Top of Data for processing

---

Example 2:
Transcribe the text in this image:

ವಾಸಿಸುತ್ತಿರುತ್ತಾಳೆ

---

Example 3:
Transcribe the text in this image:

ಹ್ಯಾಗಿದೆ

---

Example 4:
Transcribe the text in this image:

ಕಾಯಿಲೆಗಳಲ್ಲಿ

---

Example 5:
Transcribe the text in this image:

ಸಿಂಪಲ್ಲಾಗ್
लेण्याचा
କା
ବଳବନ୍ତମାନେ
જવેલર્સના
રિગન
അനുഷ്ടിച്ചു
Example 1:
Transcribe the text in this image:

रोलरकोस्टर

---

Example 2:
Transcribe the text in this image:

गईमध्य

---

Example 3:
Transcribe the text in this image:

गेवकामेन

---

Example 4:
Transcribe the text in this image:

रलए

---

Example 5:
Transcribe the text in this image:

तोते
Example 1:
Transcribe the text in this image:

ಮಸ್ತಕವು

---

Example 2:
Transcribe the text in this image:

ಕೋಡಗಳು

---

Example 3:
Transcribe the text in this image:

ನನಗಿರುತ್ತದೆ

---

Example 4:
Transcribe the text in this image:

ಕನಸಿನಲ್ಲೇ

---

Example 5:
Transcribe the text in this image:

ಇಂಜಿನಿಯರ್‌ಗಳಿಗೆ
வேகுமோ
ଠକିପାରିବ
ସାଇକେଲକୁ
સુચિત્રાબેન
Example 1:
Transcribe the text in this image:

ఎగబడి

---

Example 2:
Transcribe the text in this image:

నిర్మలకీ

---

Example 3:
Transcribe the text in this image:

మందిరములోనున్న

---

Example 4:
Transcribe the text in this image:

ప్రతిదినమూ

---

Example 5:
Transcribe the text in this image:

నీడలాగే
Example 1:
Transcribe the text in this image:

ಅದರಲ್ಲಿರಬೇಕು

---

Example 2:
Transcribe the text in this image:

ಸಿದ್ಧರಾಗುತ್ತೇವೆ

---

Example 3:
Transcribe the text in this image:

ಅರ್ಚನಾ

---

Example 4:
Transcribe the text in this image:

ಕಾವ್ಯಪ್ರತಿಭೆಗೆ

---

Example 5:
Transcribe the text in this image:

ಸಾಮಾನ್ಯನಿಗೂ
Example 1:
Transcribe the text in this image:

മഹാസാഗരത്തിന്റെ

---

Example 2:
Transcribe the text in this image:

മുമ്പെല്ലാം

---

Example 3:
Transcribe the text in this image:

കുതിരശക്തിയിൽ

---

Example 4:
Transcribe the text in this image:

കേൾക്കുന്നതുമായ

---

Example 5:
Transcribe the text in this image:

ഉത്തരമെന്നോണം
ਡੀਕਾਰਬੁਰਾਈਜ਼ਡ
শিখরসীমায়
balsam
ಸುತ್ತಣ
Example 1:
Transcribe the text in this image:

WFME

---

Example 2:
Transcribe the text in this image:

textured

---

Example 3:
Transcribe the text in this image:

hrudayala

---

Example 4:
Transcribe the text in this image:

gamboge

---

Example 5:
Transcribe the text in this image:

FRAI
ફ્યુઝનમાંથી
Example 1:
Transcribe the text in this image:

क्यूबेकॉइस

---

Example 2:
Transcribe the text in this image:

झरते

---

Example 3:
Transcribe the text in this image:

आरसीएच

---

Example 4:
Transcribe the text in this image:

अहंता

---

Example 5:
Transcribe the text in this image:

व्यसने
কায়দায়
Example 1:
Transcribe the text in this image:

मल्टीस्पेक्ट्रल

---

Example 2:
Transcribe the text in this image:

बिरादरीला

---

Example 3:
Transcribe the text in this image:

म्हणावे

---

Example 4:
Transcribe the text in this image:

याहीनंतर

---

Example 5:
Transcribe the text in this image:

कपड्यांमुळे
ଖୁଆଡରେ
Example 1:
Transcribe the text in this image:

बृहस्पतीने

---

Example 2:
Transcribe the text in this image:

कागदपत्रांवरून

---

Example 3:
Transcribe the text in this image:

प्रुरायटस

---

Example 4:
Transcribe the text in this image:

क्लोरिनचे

Bottom of Data for processing

• Exercise: Could you produce an exact copy of the whole listing?

• Expected answer:
---

Example 2:
Transcribe the text in this image:

ವಾಸಿಸುತ್ತಿರುತ್ತಾಳೆ

---

Example 3:
Transcribe the text in this image:

ಹ್ಯಾಗಿದೆ

---

Example 4:
Transcribe the text in this image:

ಕಾಯಿಲೆಗಳಲ್ಲಿ

---

Example 5:
Transcribe the text in this image:

ಸಿಂಪಲ್ಲಾಗ್
लेण्याचा
କା
ବଳବନ୍ତମାନେ
જવેલર્સના
રિગન
അനുഷ്ടിച്ചു
Example 1:
Transcribe the text in this image:

रोलरकोस्टर

---

Example 2:
Transcribe the text in this image:

गईमध्य

---

Example 3:
Transcribe the text in this image:

गेवकामेन

---

Example 4:
Transcribe the text in this image:

रलए

---

Example 5:
Transcribe the text in this image:

तोते
Example 1:
Transcribe the text in this image:

ಮಸ್ತಕವು

---

Example 2:
Transcribe the text in this image:

ಕೋಡಗಳು

---

Example 3:
Transcribe the text in this image:

ನನಗಿರುತ್ತದೆ

---

Example 4:
Transcribe the text in this image:

ಕನಸಿನಲ್ಲೇ

---

Example 5:
Transcribe the text in this image:

ಇಂಜಿನಿಯರ್‌ಗಳಿಗೆ
வேகுமோ
ଠକିପାରିବ
ସାଇକେଲକୁ
સુચિત્રાબેન
Example 1:
Transcribe the text in this image:

ఎగబడి

---

Example 2:
Transcribe the text in this image:

నిర్మలకీ

---

Example 3:
Transcribe the text in this image:

మందిరములోనున్న

---

Example 4:
Transcribe the text in this image:

ప్రతిదినమూ

---

Example 5:
Transcribe the text in this image:

నీడలాగే
Example 1:
Transcribe the text in this image:

ಅದರಲ್ಲಿರಬೇಕು

---

Example 2:
Transcribe the text in this image:

ಸಿದ್ಧರಾಗುತ್ತೇವೆ

---

Example 3:
Transcribe the text in this image:

ಅರ್ಚನಾ

---

Example 4:
Transcribe the text in this image:

ಕಾವ್ಯಪ್ರತಿಭೆಗೆ

---

Example 5:
Transcribe the text in this image:

ಸಾಮಾನ್ಯನಿಗೂ
Example 1:
Transcribe the text in this image:

മഹാസാഗരത്തിന്റെ

---

Example 2:
Transcribe the text in this image:

മുമ്പെല്ലാം

---

Example 3:
Transcribe the text in this image:

കുതിരശക്തിയിൽ

---

Example 4:
Transcribe the text in this image:

കേൾക്കുന്നതുമായ

---

Example 5:
Transcribe the text in this image:

ഉത്തരമെന്നോണം
ਡੀਕਾਰਬੁਰਾਈਜ਼ਡ
শিখরসীমায়
balsam
ಸುತ್ತಣ
Example 1:
Transcribe the text in this image:

WFME

---

Example 2:
Transcribe the text in this image:

textured

---

Example 3:
Transcribe the text in this image:

hrudayala

---

Example 4:
Transcribe the text in this image:

gamboge

---

Example 5:
Transcribe the text in this image:

FRAI
ફ્યુઝનમાંથી
Example 1:
Transcribe the text in this image:

क्यूबेकॉइस

---

Example 2:
Transcribe the text in this image:

झरते

---

Example 3:
Transcribe the text in this image:

आरसीएच

---

Example 4:
Transcribe the text in this image:

अहंता

---

Example 5:
Transcribe the text in this image:

व्यसने
কায়দায়
Example 1:
Transcribe the text in this image:

मल्टीस्पेक्ट्रल

---

Example 2:
Transcribe the text in this image:

बिरादरीला

---

Example 3:
Transcribe the text in this image:

म्हणावे

---

Example 4:
Transcribe the text in this image:

याहीनंतर

---

Example 5:
Transcribe the text in this image:

कपड्यांमुळे
ଖୁଆଡରେ
Example 1:
Transcribe the text in this image:

बृहस्पतीने

---

Example 2:
Transcribe the text in this image:

कागदपत्रांवरून

---

Example 3:
Transcribe the text in this image:

प्रुरायटस

---

Example 4:
Transcribe the text in this image:

क्लोरिनचे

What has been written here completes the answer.